Bovee considers himself musically, a traditionalist. Some of the best music he has heard has been made in people's living rooms. That's when the spirit triumphs, when the love of music means more than wrong notes or out-of-tune singing. Bovee admits he is not a technical singer. Virtuosity is not his bag.
"I've heard a lot of other singers," Bovee charged. They may be virtuosos, but they are nothing really special. It's all from the head, not from the heart. It's not magical unless it comes from the heart." Bovee decries the hucksterism of the music business. He and 10 other musical acts in Minneapolis banded together in 1972 to form the June Apple Musicians' Co-op. The co-op books and manages members as ''an alternative to the hard sell of the music industry.”
|The Minneapolis (MN) Star, April 21, 1972.|
When Bovee was a youth, back in the 60s, he had the red-blooded ideals. But then he said he looked around...at Lyndon Johnson. Richard Nixon, the political assassinations of the Kennedys and Martin Luther King. "Then I looked and thought, 'Who was Dwight Eisenhower?

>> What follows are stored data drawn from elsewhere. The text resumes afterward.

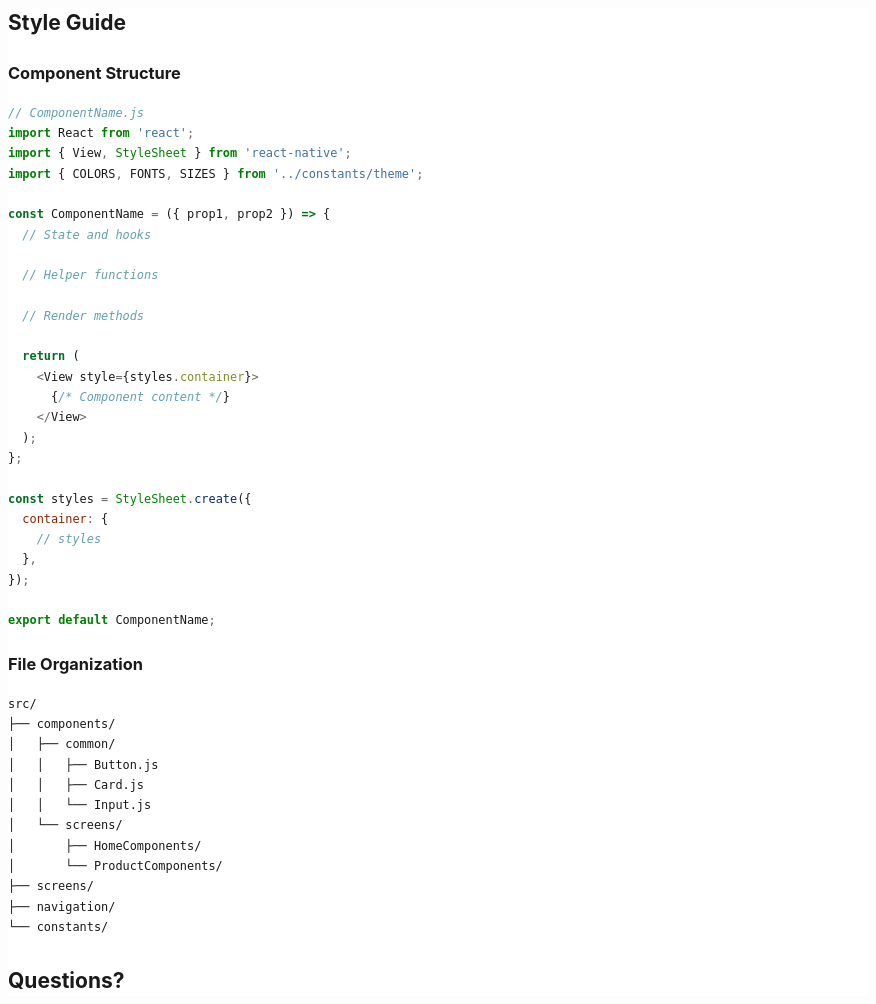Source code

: ## Style Guide

### Component Structure
```javascript
// ComponentName.js
import React from 'react';
import { View, StyleSheet } from 'react-native';
import { COLORS, FONTS, SIZES } from '../constants/theme';

const ComponentName = ({ prop1, prop2 }) => {
  // State and hooks

  // Helper functions

  // Render methods

  return (
    <View style={styles.container}>
      {/* Component content */}
    </View>
  );
};

const styles = StyleSheet.create({
  container: {
    // styles
  },
});

export default ComponentName;
```

### File Organization
```
src/
├── components/
│   ├── common/
│   │   ├── Button.js
│   │   ├── Card.js
│   │   └── Input.js
│   └── screens/
│       ├── HomeComponents/
│       └── ProductComponents/
├── screens/
├── navigation/
└── constants/
```

## Questions?
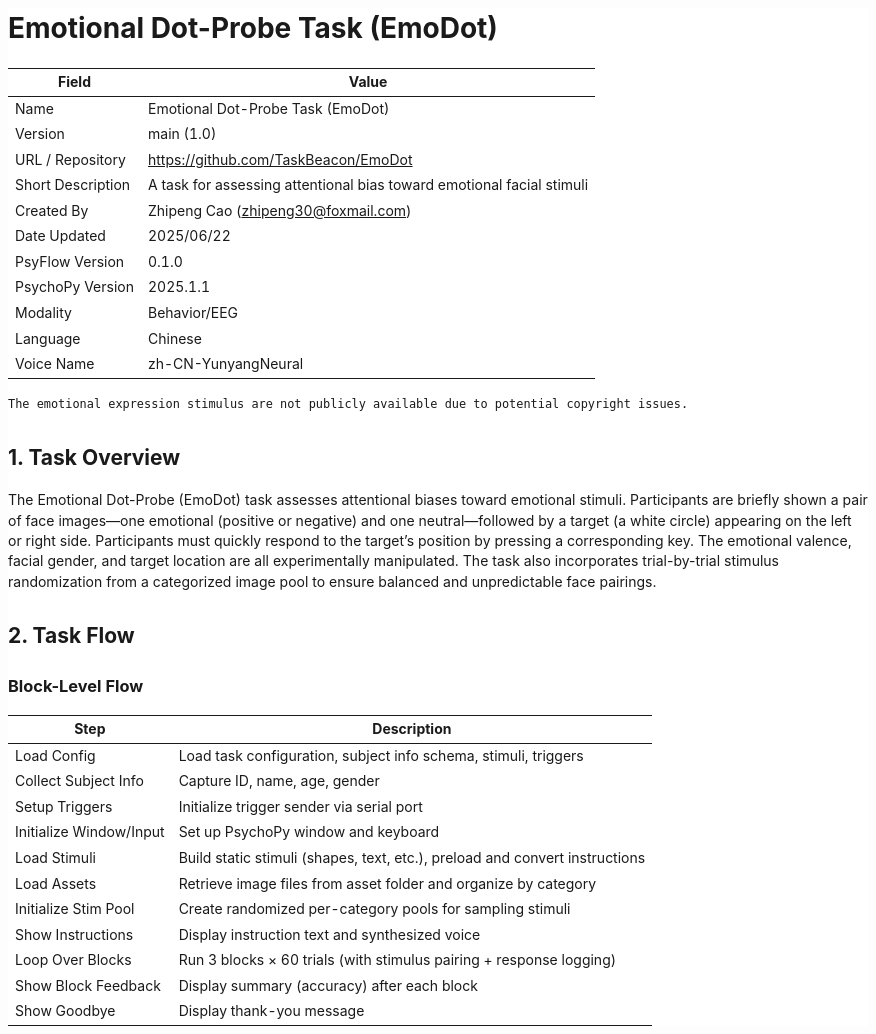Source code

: # Emotional Dot-Probe Task (EmoDot)

| Field                | Value                        |
|----------------------|------------------------------|
| Name                 | Emotional Dot-Probe Task (EmoDot) |
| Version              | main (1.0)                          |
| URL / Repository     | https://github.com/TaskBeacon/EmoDot   |
| Short Description    | A task for assessing attentional bias toward emotional facial stimuli |
| Created By           | Zhipeng Cao (zhipeng30@foxmail.com)          |
| Date Updated         | 2025/06/22      |
| PsyFlow Version      | 0.1.0               |
| PsychoPy Version     | 2025.1.1                        |
| Modality             | Behavior/EEG                      |
| Language | Chinese |
| Voice Name | zh-CN-YunyangNeural |

```{note}
The emotional expression stimulus are not publicly available due to potential copyright issues.
```


## 1. Task Overview

The Emotional Dot-Probe (EmoDot) task assesses attentional biases toward emotional stimuli. Participants are briefly shown a pair of face images—one emotional (positive or negative) and one neutral—followed by a target (a white circle) appearing on the left or right side. Participants must quickly respond to the target’s position by pressing a corresponding key. The emotional valence, facial gender, and target location are all experimentally manipulated. The task also incorporates trial-by-trial stimulus randomization from a categorized image pool to ensure balanced and unpredictable face pairings.

## 2. Task Flow

### Block-Level Flow

| Step                       | Description                                                                 |
|----------------------------|-----------------------------------------------------------------------------|
| Load Config                | Load task configuration, subject info schema, stimuli, triggers             |
| Collect Subject Info       | Capture ID, name, age, gender                                               |
| Setup Triggers             | Initialize trigger sender via serial port                                   |
| Initialize Window/Input    | Set up PsychoPy window and keyboard                                         |
| Load Stimuli               | Build static stimuli (shapes, text, etc.), preload and convert instructions |
| Load Assets                | Retrieve image files from asset folder and organize by category             |
| Initialize Stim Pool       | Create randomized per-category pools for sampling stimuli                  |
| Show Instructions          | Display instruction text and synthesized voice                              |
| Loop Over Blocks           | Run 3 blocks × 60 trials (with stimulus pairing + response logging)         |
| Show Block Feedback        | Display summary (accuracy) after each block                                 |
| Show Goodbye               | Display thank-you message                                                   |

Who was Franklin Roosevelt?' I saw people perpetuating a system for the sake of saving themselves."
When will the people be emancipated? Probably never, considering human variables of greed and a lust for power. But, Bovee won't give up. Before the people are freed, he has another show. After the show, he'll pack up his guitar, harmonica and cowboy hat, load up his bus and go to Omaha, then to Idaho, Spokane, and the San Diego Folk Festival. The ghosts of fellow wobblie Joe Hill and Woody Guthrie will sit in the passenger seat, and Bovee will drive off into another electric night, speeding to keep ahead of the most fatal disease of all: disillusionment.